BEGIN

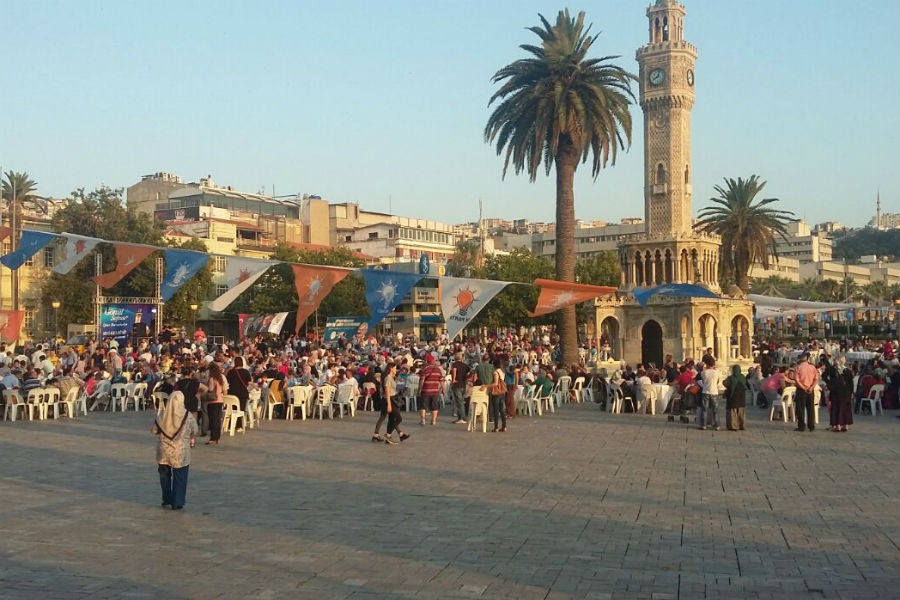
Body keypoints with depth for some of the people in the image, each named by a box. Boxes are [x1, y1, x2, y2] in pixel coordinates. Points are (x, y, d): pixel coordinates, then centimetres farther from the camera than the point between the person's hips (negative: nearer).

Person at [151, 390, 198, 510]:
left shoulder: (162, 416, -9)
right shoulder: (188, 416, -14)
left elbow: (154, 431, 3)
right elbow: (194, 431, -3)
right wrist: (192, 440, 18)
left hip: (164, 451, 2)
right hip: (181, 452, -2)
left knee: (165, 476, 20)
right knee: (180, 478, 8)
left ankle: (166, 500, 27)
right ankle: (177, 503, 8)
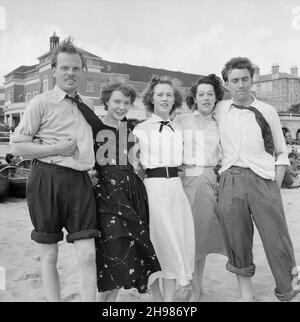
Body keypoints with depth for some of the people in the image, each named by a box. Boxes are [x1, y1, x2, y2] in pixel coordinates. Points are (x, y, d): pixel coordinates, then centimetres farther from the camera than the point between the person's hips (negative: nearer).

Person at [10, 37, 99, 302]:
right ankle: (53, 299, 27)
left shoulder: (88, 105, 15)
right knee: (49, 255, 10)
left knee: (88, 255, -1)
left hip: (80, 181, 4)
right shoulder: (41, 103, -1)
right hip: (47, 179, -3)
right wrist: (56, 149, -12)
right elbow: (17, 146, -3)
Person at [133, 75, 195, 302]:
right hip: (151, 187, -4)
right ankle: (157, 296, 21)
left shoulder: (178, 130, 15)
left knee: (176, 244, 5)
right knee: (155, 243, 2)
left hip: (175, 188, 4)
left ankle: (170, 298, 17)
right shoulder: (140, 129, 2)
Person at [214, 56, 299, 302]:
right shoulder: (219, 110, 10)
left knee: (277, 243, -1)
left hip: (262, 179, -1)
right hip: (230, 180, 1)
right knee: (237, 242, 7)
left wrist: (276, 187, 0)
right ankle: (246, 293, 24)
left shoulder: (267, 112, 7)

END

What you have to do:
The answer is the full listing above, repeated exactly, with its pictures removed.

Reply to the exercise:
Body keypoints with depth for some of the people in the image, each named by a box. Boxes are [x1, y1, x2, y2] in pixel coordinates. Points are (x, y, d): pixel coordinates, then centimetres farther from the camera than the point between the person's hips (negative: nearer).

Person at [151, 390, 198, 510]:
left shoulder: (162, 416, -9)
right shoulder: (188, 416, -14)
left elbow: (154, 431, 3)
right elbow: (194, 431, -3)
right wrist: (192, 440, 18)
left hip: (164, 451, 2)
right hip: (181, 452, -2)
left knee: (165, 476, 20)
right knee: (180, 478, 8)
left ankle: (166, 500, 27)
right ankle: (177, 503, 8)
Body keypoints with depth for some of the people in the image, each named by a box. Boxes are [x1, y1, x2, y2] in pixel coordinates. Points are (x, y, d): pixel coordinates, then centimetres farther from the camera than the point between the person's hips (negative: nearer).

Person at [10, 37, 99, 302]:
right ankle: (53, 299, 27)
left shoulder: (88, 105, 15)
right knee: (49, 255, 10)
left knee: (88, 255, -1)
left hip: (80, 181, 4)
right shoulder: (41, 103, -1)
right hip: (47, 179, -3)
right wrist: (56, 149, -12)
right elbow: (17, 146, -3)
Person at [133, 75, 195, 302]:
right hip: (151, 187, -4)
right ankle: (157, 296, 21)
left shoulder: (178, 130, 15)
left knee: (176, 244, 5)
right knee: (155, 243, 2)
left hip: (175, 188, 4)
left ankle: (170, 298, 17)
right shoulder: (140, 129, 2)
Person at [214, 56, 299, 302]:
right shoulder: (219, 110, 10)
left knee: (277, 243, -1)
left hip: (262, 179, -1)
right hip: (230, 180, 1)
right knee: (237, 242, 7)
left wrist: (276, 187, 0)
right ankle: (246, 293, 24)
left shoulder: (267, 112, 7)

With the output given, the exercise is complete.